CVE-2025-0555: 
GitLab vulnerability analysis and mitigation

A Cross Site Scripting (XSS) vulnerability was discovered in GitLab Enterprise Edition (EE) affecting versions from 16.6 prior to 17.7.6, 17.8 prior to 17.8.4, and 17.9 prior to 17.9.1. The vulnerability was reported through GitLab's HackerOne bug bounty program by researcher joaxcar and was assigned identifier CVE-2025-0555 (GitLab Release, CVE Mitre).

The vulnerability allows attackers to bypass security controls and execute arbitrary scripts in a user's browser under specific conditions. It has been assigned a CVSS score of 7.7 (CVSS:3.1/AV:N/AC:H/PR:L/UI:R/S:C/C:H/I:H/A:N), indicating high severity. The vulnerability specifically affects the Maven Dependency Proxy component in GitLab-EE (Security Online, GitLab Release).

If exploited, this vulnerability could allow attackers to execute malicious scripts in users' browsers, potentially leading to theft of sensitive data or unauthorized actions within the GitLab instance. The high severity CVSS score indicates significant potential impact on confidentiality and integrity of the affected systems (Security Online).

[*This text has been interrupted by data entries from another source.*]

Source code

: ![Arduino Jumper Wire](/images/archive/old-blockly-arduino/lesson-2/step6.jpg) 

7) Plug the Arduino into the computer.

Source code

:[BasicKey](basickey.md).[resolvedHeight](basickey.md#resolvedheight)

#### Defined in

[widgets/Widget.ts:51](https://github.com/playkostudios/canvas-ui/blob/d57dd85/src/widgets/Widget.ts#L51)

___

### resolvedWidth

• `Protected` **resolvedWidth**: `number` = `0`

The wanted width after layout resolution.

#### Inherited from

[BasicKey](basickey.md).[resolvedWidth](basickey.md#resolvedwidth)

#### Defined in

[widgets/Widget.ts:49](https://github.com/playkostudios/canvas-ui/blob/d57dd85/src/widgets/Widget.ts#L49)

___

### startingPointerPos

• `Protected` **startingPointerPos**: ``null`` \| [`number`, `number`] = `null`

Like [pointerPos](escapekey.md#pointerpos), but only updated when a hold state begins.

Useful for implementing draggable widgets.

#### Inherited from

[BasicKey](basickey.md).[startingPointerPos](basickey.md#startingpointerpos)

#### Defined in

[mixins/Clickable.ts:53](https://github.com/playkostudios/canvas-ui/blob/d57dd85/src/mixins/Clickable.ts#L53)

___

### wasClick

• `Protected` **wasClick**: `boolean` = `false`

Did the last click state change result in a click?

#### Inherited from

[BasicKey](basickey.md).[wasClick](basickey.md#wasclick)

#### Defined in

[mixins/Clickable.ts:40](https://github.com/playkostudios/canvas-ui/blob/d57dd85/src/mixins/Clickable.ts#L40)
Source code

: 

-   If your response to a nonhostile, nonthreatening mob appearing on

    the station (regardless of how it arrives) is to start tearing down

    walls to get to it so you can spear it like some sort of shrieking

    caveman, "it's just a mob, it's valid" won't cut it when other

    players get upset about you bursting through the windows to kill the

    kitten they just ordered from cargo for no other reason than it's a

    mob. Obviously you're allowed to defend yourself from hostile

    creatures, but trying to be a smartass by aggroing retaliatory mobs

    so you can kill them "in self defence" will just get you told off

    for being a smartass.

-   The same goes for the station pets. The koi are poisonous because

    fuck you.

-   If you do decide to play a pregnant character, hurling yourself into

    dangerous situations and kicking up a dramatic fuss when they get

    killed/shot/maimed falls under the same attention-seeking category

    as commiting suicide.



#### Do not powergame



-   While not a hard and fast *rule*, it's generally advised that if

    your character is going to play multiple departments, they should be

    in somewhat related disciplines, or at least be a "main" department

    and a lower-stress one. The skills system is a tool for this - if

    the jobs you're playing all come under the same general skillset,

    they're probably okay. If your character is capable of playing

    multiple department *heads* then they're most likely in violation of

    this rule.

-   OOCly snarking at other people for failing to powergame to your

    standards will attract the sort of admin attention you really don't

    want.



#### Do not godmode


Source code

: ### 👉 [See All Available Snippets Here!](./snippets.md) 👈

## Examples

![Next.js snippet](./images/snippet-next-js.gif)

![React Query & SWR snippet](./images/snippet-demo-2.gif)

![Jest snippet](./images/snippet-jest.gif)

GitLab has released patches to address this vulnerability in versions 17.9.1, 17.8.4, and 17.7.6. All affected organizations running self-managed GitLab installations are strongly recommended to upgrade to one of these patched versions immediately. GitLab.com is already running the patched version, and GitLab Dedicated customers do not need to take any action (GitLab Release).